Students' presentations could be divided into two groups: those who were at Fredonia to earn professional certification tended to focus on works they had heard about and were considering whether and how to teach, from Lowry's The Giver to Anderson's Speak to Runyon's Burn Journals to Hartinger's The Geography Club to Lee's To Kill a Mockingbird to Stoker's Dracula (to help contextualize his students' interest in the Twilight series) to Orwell's 1984 (to address issues of censorship, propaganda, and surveillance); those who were not tended to focus on a canonical writer they had missed or avoided in the past, such as Shakespeare (The Tempest) and Swift (Gulliver's Travels), or were into, such as Leopold (A Sand County Almanac). I was impressed by the students' creativity and effort, but struck again by the gap between my expectations and hopes and what most of them produced. Once again I'll have to better explicate the key elements of the assignment:
After choosing, reading, and researching the reception history of a work of your own choice that you haven't yet read, you will prepare and deliver a 10-minute presentation on it that connects some of the key ways it has been interpreted and valued with the issues we've engaged in the course that have mattered most to you and have best helped you clarify what you intend to do while a graduate student and after.

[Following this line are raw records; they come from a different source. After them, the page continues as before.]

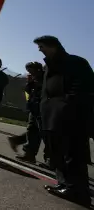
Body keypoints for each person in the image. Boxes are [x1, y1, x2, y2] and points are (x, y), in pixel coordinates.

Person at [34, 36, 93, 206]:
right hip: (50, 116)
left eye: (42, 46)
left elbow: (84, 88)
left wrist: (66, 106)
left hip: (71, 116)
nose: (40, 49)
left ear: (53, 46)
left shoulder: (76, 62)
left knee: (73, 154)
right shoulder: (48, 67)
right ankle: (65, 184)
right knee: (57, 151)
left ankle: (78, 191)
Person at [7, 62, 49, 164]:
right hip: (34, 108)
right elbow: (30, 91)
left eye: (32, 70)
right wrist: (30, 83)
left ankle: (50, 159)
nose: (30, 73)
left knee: (46, 134)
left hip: (44, 109)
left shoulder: (46, 78)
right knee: (32, 131)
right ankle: (29, 154)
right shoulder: (35, 79)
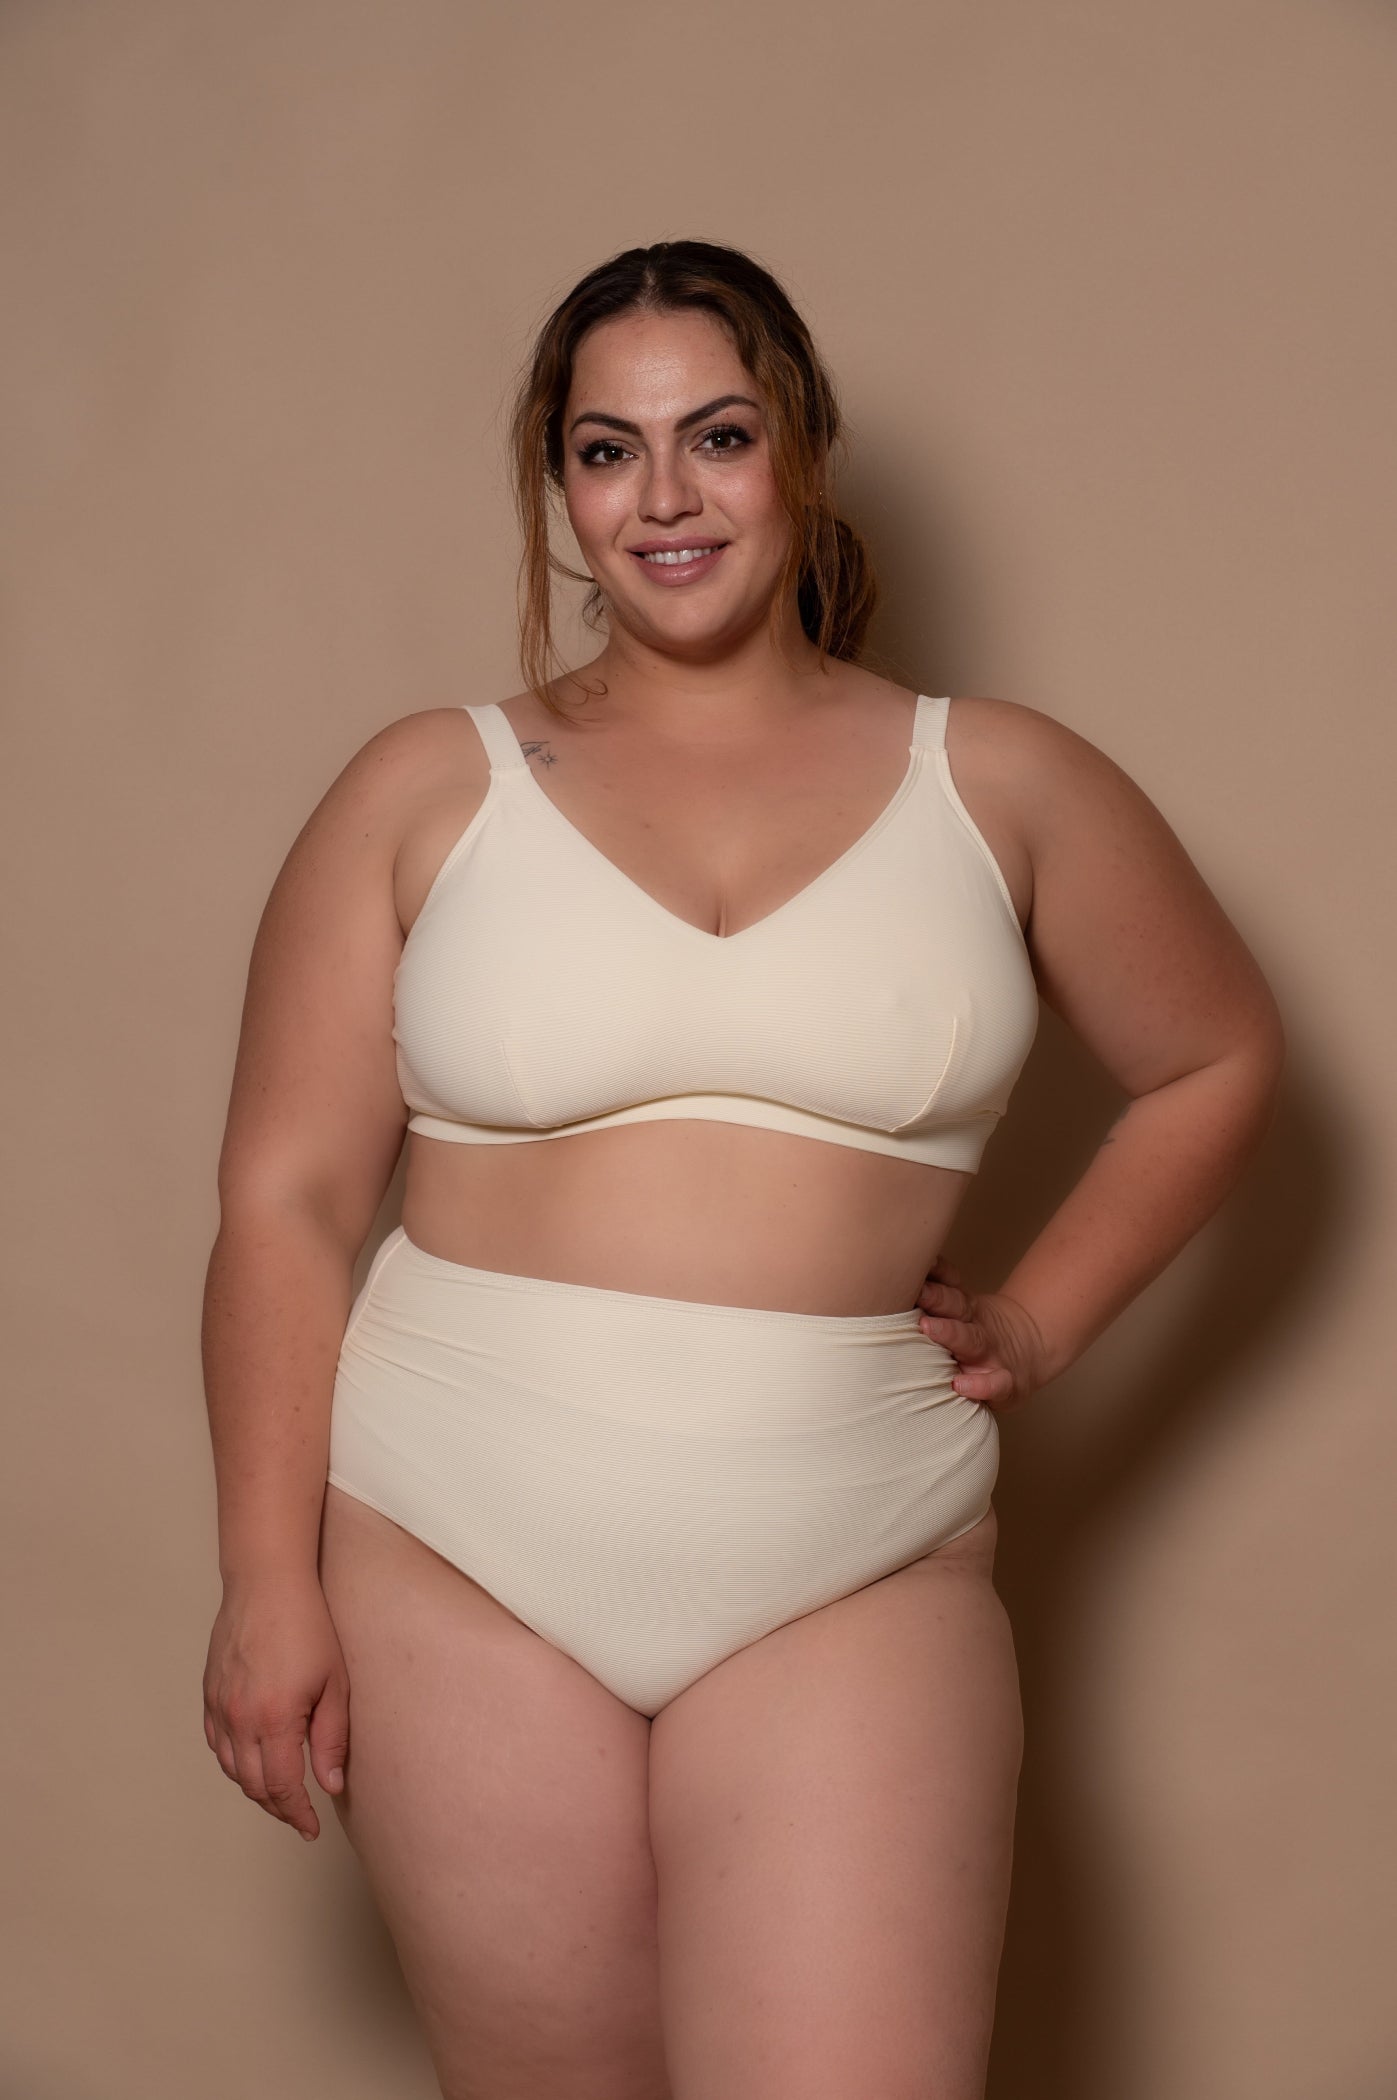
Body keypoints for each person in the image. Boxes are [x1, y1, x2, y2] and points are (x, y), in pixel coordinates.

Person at [200, 239, 1285, 2100]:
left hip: (848, 1549)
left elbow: (1214, 1058)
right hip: (454, 1545)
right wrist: (258, 1581)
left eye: (715, 435)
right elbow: (285, 1205)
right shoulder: (426, 787)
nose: (665, 497)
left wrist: (1042, 1315)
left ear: (800, 445)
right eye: (606, 450)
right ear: (559, 485)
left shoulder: (999, 781)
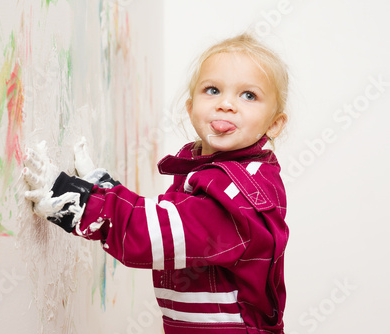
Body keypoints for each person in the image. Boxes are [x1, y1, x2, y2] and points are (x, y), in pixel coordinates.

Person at [23, 33, 290, 334]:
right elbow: (172, 220)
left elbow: (154, 235)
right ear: (190, 108)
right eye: (212, 90)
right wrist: (102, 186)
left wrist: (72, 199)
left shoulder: (239, 194)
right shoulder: (212, 173)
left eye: (249, 95)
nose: (226, 104)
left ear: (274, 124)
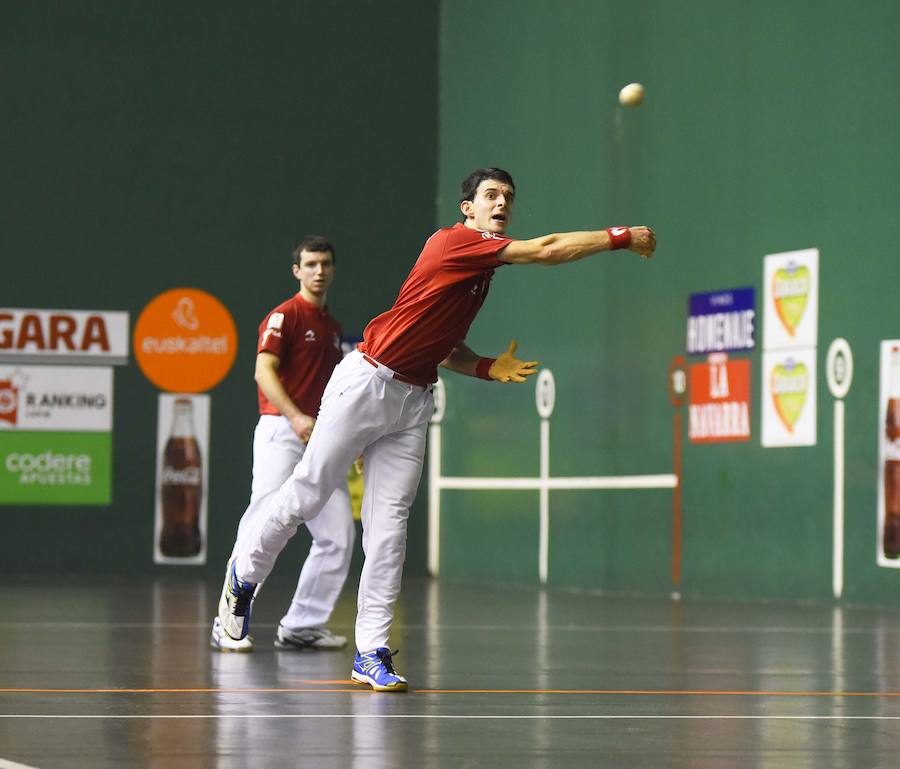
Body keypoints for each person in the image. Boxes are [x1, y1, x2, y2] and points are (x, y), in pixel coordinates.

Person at [217, 168, 656, 689]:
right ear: (466, 208)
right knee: (307, 494)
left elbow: (442, 345)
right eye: (491, 196)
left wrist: (485, 366)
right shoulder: (455, 243)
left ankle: (371, 652)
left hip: (413, 400)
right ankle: (242, 576)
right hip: (367, 384)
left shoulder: (478, 273)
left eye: (508, 198)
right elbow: (546, 250)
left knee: (389, 529)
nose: (502, 204)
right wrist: (620, 238)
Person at [210, 235, 355, 653]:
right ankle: (228, 620)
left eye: (325, 263)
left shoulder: (330, 327)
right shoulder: (284, 316)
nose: (319, 270)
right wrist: (294, 416)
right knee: (261, 521)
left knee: (337, 536)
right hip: (281, 432)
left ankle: (303, 625)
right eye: (310, 264)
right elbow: (263, 372)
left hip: (320, 441)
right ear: (297, 270)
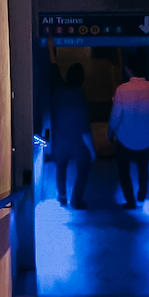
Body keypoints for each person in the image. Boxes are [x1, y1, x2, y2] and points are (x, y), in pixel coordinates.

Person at [108, 51, 149, 209]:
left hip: (124, 140)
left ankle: (130, 202)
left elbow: (115, 117)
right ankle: (141, 196)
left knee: (124, 173)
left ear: (128, 69)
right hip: (145, 139)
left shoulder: (122, 90)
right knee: (143, 169)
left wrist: (110, 131)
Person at [51, 63, 95, 209]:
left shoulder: (58, 94)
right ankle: (76, 199)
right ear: (81, 80)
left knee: (60, 168)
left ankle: (62, 197)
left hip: (60, 142)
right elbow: (85, 131)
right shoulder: (81, 99)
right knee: (84, 167)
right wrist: (92, 151)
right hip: (78, 144)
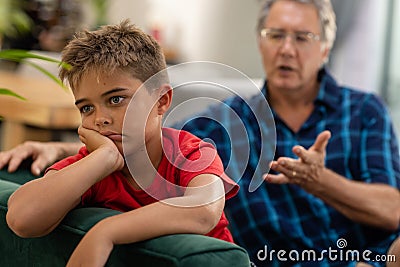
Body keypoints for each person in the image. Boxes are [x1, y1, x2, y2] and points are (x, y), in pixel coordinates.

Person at [1, 0, 399, 266]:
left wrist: (322, 181)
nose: (287, 49)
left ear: (326, 48)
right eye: (275, 35)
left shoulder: (362, 110)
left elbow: (393, 210)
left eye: (302, 37)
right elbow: (149, 141)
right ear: (261, 44)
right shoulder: (222, 120)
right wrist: (60, 147)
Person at [4, 20, 239, 267]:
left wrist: (106, 232)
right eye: (86, 108)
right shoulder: (93, 165)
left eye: (116, 99)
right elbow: (22, 218)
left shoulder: (190, 153)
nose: (100, 119)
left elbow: (204, 210)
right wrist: (104, 157)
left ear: (161, 101)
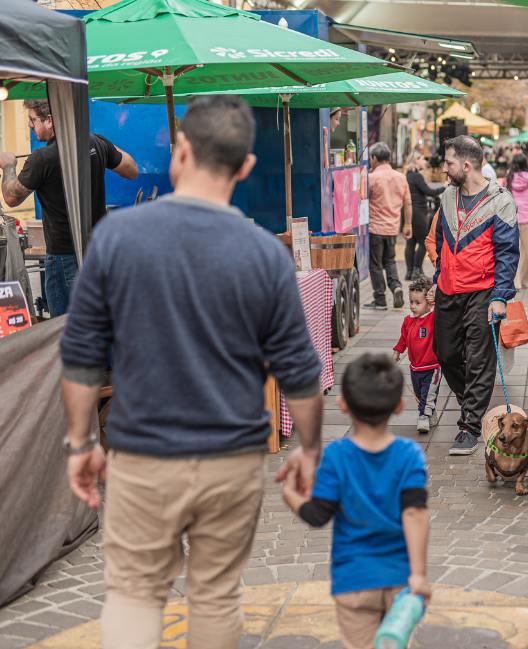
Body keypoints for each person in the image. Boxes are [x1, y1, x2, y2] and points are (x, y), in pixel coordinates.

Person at [59, 95, 324, 649]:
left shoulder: (117, 238)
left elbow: (82, 353)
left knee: (133, 596)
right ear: (245, 166)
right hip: (231, 459)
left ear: (179, 151)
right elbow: (299, 369)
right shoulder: (265, 255)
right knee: (215, 598)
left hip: (141, 456)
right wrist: (309, 448)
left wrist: (82, 441)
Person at [281, 354, 431, 649]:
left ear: (342, 404)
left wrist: (291, 495)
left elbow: (318, 515)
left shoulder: (336, 456)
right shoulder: (409, 454)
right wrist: (418, 574)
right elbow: (414, 514)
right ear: (400, 407)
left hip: (353, 581)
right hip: (400, 580)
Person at [0, 98, 138, 318]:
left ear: (50, 121)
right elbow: (132, 170)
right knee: (100, 323)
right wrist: (99, 144)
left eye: (32, 119)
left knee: (63, 331)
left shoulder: (42, 158)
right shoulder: (95, 142)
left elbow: (10, 197)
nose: (29, 125)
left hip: (65, 258)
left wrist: (8, 165)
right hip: (96, 251)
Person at [429, 135, 519, 455]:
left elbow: (508, 253)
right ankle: (473, 401)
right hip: (448, 289)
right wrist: (437, 277)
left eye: (449, 162)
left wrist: (501, 295)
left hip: (483, 291)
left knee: (480, 359)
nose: (444, 168)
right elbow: (442, 242)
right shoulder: (447, 197)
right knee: (445, 353)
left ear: (466, 166)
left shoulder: (501, 200)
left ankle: (469, 427)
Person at [367, 142, 412, 310]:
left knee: (376, 264)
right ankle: (396, 287)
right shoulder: (401, 177)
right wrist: (408, 225)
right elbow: (407, 203)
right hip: (393, 228)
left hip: (375, 228)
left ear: (375, 158)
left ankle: (380, 300)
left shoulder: (371, 178)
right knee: (390, 261)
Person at [392, 277, 440, 433]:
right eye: (411, 302)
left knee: (428, 393)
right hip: (415, 367)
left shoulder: (433, 318)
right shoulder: (408, 321)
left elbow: (444, 307)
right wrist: (397, 352)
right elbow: (403, 339)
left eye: (417, 303)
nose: (413, 306)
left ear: (430, 303)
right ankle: (430, 412)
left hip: (432, 366)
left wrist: (437, 295)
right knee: (419, 394)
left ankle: (423, 416)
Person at [404, 150, 444, 281]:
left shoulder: (408, 175)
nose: (425, 161)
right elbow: (429, 191)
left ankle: (409, 272)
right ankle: (417, 270)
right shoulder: (416, 176)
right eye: (422, 159)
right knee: (423, 242)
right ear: (415, 161)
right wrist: (444, 187)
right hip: (418, 211)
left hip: (409, 210)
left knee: (411, 242)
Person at [504, 153, 528, 290]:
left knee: (512, 249)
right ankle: (523, 279)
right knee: (526, 249)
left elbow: (503, 199)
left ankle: (515, 281)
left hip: (511, 218)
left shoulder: (508, 179)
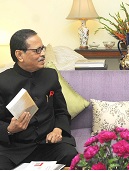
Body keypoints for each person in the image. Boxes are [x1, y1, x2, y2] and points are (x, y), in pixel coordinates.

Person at [0, 29, 77, 169]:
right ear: (19, 55)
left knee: (72, 157)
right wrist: (9, 129)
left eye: (43, 49)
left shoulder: (50, 75)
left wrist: (57, 130)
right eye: (37, 50)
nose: (43, 54)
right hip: (15, 149)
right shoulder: (2, 82)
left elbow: (61, 111)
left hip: (48, 145)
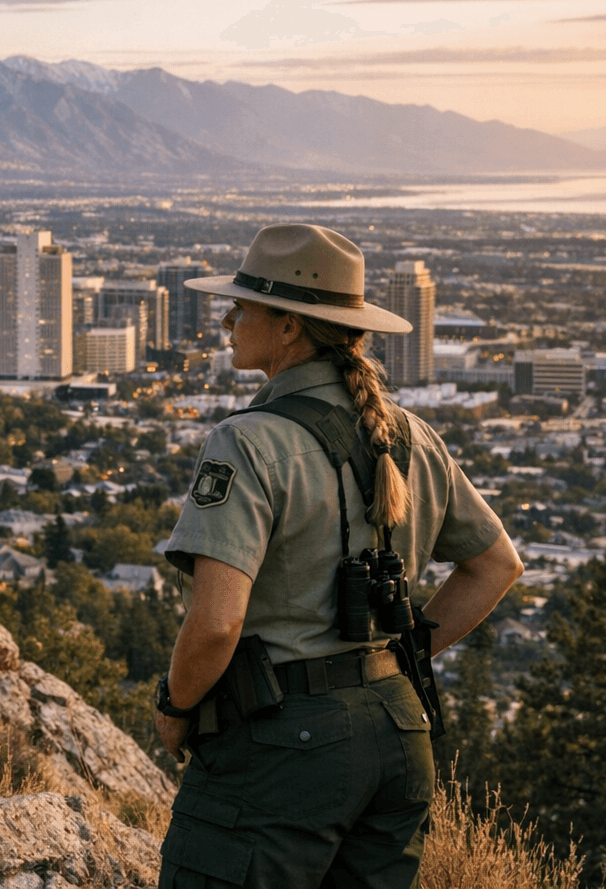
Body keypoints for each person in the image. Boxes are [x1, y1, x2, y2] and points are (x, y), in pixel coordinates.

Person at [154, 224, 523, 889]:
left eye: (245, 306)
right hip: (397, 734)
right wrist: (398, 656)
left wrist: (176, 709)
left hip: (277, 753)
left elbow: (215, 624)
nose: (230, 318)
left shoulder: (249, 443)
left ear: (291, 328)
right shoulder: (410, 435)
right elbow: (497, 566)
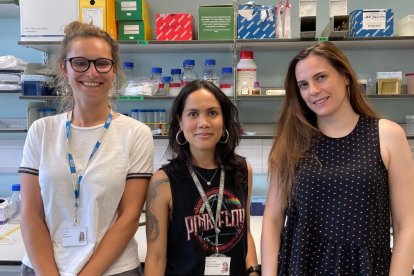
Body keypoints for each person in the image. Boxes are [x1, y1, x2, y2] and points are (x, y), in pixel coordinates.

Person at [261, 41, 414, 275]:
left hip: (364, 268)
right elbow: (272, 221)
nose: (312, 90)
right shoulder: (291, 142)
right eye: (303, 85)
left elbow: (407, 224)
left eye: (320, 77)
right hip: (301, 266)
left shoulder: (387, 135)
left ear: (345, 76)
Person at [18, 21, 153, 276]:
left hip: (114, 270)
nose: (92, 73)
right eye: (80, 62)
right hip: (43, 267)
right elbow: (31, 214)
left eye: (102, 63)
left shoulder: (136, 133)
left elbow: (128, 218)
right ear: (64, 67)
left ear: (113, 70)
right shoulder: (41, 131)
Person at [144, 80, 260, 276]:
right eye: (193, 114)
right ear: (181, 121)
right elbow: (156, 258)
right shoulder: (163, 182)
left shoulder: (242, 170)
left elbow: (245, 233)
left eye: (212, 113)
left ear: (224, 119)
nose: (203, 123)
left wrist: (254, 271)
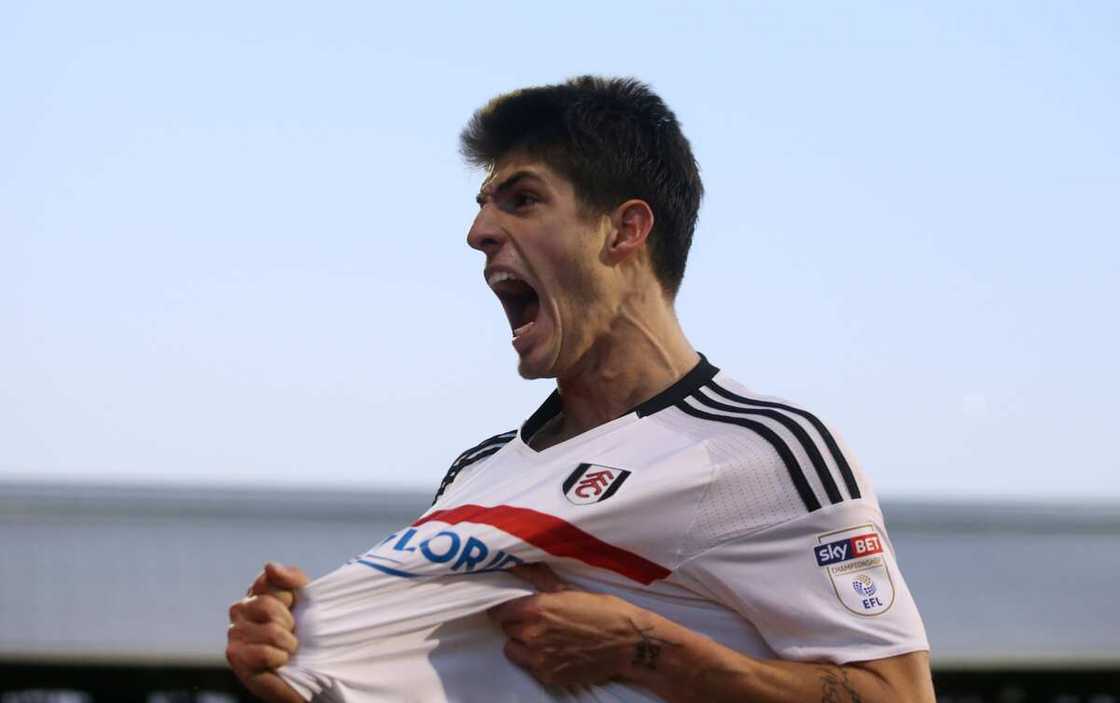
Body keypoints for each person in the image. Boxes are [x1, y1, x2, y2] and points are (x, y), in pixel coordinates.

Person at [226, 76, 934, 702]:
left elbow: (897, 696)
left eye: (523, 198)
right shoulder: (475, 471)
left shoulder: (766, 451)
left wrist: (644, 648)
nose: (477, 232)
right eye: (482, 205)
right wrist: (294, 652)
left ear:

What I was hoping for was that students would focus on issues of disciplinarity, curriculum, profession, and/or institution, using their analysis of the work they had chosen and its reception history to speak to their current identity and future plans. Understandably but regrettably, most focused on teaching or research and not on the larger frames the course was designed to disclose.
Fortunately, students' final reflections showed that whatever their struggles on individual assignments, they really had gotten a lot out of the mini-seminar. They tracked their intellectual journeys in the course and pulled together the different readings and assignments with great thoughtfulness, creativity, passion, and specificity. At times, they were brutally honest about the parts of the course that didn't work for them, giving me some excellent ideas for revision. But most of all, they confirmed for me that the general direction, approach, and structure of the course was workable, needing refinement rather than a complete rethinking.